___ Extracted entries
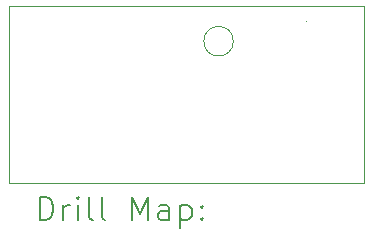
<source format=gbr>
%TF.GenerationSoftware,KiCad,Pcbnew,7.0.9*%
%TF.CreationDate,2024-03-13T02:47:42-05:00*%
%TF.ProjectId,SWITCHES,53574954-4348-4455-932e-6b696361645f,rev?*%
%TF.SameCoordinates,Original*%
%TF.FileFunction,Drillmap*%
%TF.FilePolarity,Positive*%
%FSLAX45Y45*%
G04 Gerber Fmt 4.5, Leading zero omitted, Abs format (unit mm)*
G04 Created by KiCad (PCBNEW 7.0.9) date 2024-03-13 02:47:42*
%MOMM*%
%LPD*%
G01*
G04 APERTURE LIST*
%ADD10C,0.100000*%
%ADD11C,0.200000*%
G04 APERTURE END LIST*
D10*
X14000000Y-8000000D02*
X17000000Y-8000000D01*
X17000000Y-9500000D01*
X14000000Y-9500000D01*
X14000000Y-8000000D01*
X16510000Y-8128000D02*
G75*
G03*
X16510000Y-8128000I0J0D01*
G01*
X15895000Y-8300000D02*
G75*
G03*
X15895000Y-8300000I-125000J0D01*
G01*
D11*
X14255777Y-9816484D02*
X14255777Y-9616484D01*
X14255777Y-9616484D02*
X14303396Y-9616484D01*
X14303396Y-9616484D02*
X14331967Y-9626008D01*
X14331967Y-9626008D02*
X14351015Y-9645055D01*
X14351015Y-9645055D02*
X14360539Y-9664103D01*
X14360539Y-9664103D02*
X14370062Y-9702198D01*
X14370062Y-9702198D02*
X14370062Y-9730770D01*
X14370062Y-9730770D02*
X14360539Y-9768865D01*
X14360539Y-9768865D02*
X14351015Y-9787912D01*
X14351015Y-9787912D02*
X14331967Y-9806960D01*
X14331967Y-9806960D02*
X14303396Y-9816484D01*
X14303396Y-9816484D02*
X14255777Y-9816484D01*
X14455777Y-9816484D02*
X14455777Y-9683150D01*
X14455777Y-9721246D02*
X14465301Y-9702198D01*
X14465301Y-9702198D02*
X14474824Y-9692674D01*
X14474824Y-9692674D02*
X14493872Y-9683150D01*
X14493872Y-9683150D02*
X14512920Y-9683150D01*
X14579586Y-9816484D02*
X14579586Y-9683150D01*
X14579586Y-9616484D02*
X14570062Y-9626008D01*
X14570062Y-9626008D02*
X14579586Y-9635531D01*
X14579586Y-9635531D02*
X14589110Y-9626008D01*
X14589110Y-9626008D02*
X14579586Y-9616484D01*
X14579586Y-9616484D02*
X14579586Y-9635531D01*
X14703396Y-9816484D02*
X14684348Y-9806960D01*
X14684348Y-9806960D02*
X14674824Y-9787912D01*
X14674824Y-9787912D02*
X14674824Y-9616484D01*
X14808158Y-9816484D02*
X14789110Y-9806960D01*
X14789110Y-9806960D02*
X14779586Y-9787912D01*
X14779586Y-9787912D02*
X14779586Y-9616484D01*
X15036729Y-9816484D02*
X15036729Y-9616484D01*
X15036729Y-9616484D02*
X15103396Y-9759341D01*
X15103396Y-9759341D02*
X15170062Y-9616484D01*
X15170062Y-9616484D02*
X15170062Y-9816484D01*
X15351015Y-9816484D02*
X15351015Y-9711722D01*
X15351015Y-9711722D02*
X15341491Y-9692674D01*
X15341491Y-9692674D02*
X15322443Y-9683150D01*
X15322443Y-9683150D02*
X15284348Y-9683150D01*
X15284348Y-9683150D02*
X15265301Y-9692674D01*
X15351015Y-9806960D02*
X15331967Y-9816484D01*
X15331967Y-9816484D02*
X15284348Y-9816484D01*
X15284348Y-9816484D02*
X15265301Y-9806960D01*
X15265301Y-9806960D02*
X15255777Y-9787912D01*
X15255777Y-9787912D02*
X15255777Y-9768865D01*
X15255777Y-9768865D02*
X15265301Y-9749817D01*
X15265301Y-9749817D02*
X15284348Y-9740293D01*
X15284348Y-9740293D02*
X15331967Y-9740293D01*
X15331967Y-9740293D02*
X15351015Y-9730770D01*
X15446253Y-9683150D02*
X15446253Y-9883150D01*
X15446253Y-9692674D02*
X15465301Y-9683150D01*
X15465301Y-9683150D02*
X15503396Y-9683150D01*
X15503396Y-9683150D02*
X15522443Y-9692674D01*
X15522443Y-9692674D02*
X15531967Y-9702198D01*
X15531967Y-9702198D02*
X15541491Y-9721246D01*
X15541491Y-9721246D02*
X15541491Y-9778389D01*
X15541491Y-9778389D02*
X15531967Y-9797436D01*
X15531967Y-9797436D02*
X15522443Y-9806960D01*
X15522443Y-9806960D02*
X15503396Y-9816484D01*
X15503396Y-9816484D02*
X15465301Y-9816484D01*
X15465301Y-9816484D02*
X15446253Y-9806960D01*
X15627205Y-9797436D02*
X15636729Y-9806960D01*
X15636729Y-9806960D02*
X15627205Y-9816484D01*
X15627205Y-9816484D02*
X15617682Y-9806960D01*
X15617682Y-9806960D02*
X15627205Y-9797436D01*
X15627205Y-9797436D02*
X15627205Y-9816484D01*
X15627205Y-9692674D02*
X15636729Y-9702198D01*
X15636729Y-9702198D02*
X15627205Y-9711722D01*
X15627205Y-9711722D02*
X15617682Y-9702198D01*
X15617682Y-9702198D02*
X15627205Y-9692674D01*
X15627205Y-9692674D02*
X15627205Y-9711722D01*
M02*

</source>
______
- _Exercise instructions_
Where the listing above has a line with "X15170062Y-9616484D01*", start there, and output every line exactly through the line with "X15331967Y-9816484D01*", which is also included.

- _Task output_
X15170062Y-9616484D01*
X15170062Y-9616484D02*
X15170062Y-9816484D01*
X15351015Y-9816484D02*
X15351015Y-9711722D01*
X15351015Y-9711722D02*
X15341491Y-9692674D01*
X15341491Y-9692674D02*
X15322443Y-9683150D01*
X15322443Y-9683150D02*
X15284348Y-9683150D01*
X15284348Y-9683150D02*
X15265301Y-9692674D01*
X15351015Y-9806960D02*
X15331967Y-9816484D01*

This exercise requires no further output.